Nun meine These - die natürlich nach Herzenslust zerpflückt werden darf, deswegen stelle ich sie ja hier zur Diskussion ;-) :
Warum sucht sich JTR ausgerechnet den "Auswurf der Menschheit" als Opfer aus? Alle seine Opfer - bis auf die Kelly vielleicht, aber auch sie sollte man nicht zu romantisierend sehen - sind Huren der untersten Kategorie, unansehnlich, alkoholkrank und von ihrem sicher nicht leichten Leben entsprechend gezeichnet. Will er seinen bigotten viktorianischen Zeitgenossen vielleicht genau diese "Schwestern des Abgrunds" deutlich in ihrer ganzen Hässlichkeit und Verzweifelung vor Augen führen? Indem er sie als das darstellt, was sie im Grunde auch vor ihrer Begegnung mit ihm waren: Schlachtvieh, eine Art amorphe biogene Masse ohne Anspruch auf Mitleid und Anteilnahme. Ich gehe nicht soweit, eine revolutionäre Botschaft in seinen Morden zu sehen - natürlich war seine Psyche absolut verdreht und seine Handlungen in höchstem Maße psycho- oder soziopathisch und krankhaft. Aber er lenkte immerhin durch die blutige Spur, die er in Whitechapel hinterließ, die Augen der Gesellschaft dorthin.

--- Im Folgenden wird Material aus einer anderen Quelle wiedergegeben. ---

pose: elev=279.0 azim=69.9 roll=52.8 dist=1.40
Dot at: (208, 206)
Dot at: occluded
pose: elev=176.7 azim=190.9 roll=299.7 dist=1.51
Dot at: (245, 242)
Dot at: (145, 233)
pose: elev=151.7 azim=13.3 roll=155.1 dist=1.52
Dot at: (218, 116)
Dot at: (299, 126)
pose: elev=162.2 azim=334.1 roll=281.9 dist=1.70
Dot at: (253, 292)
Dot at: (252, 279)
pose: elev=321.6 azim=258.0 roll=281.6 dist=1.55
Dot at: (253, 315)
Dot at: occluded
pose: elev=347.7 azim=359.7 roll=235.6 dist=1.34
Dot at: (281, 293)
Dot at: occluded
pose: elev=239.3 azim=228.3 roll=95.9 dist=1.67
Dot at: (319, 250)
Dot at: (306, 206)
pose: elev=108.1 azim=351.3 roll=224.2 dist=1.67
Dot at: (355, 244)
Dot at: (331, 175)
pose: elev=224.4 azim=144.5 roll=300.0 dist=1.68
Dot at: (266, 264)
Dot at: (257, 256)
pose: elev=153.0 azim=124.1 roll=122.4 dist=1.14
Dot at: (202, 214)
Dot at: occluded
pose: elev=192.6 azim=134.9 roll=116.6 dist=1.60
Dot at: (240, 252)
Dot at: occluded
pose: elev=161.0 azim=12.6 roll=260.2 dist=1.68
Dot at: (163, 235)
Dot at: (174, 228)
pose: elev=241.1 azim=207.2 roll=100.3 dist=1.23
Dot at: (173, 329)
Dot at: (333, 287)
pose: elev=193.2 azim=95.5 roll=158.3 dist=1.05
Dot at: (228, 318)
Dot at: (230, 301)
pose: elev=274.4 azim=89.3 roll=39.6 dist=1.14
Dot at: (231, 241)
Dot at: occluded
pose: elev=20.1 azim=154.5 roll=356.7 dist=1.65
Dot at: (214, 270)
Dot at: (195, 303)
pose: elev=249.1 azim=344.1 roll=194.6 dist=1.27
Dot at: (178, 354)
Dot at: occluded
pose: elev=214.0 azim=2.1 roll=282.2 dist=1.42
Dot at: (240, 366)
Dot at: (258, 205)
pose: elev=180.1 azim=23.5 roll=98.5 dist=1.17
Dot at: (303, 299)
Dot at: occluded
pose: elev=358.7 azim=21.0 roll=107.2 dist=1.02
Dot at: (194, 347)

Um noch einmal J. London zu bemühen:
"Wir ließen die Leman-Straße liegen, bogen links in die Spitalfield-Straße ein und kamen hierauf in die Fryingpan-Gasse. Ein Haufen Kinder kroch auf dem schlüpfrigen Bürgersteig herum, wie Frösche auf dem Grunde eines ausgetrockneten Teiches.
In einer schmalen Haustür saß eine mit einem Säugling an der Brust, die so entblößt war, dass es der Mutterwürde alle Heiligkeit raubte. Wir mussten über sie hinweg schreiten, um hineinzugelangen, und in dem finsteren, engen Gang hinter ihr mussten wir gleichsam durch ein Gewimmel kleiner Kinder waten, bis wir eine noch engere und finsterere Treppe erreichten."
Netter Gegensatz zum Frauenbild des Viktorianers, würde ich sagen. Parallel zur keuschen, anmutigen Schönheit, die von Dingen wie Sexualität, geschweige denn Prostitution noch nicht einmal etwas ahnen darf, existiert dieser allzumenschliche Teil des Menschen doch weiterhin, und das in abstoßendster Form mit allen zugehörigen Widerwärtigkeiten. Da kann man schon schizophren werden... oder muss man es vielleicht sogar?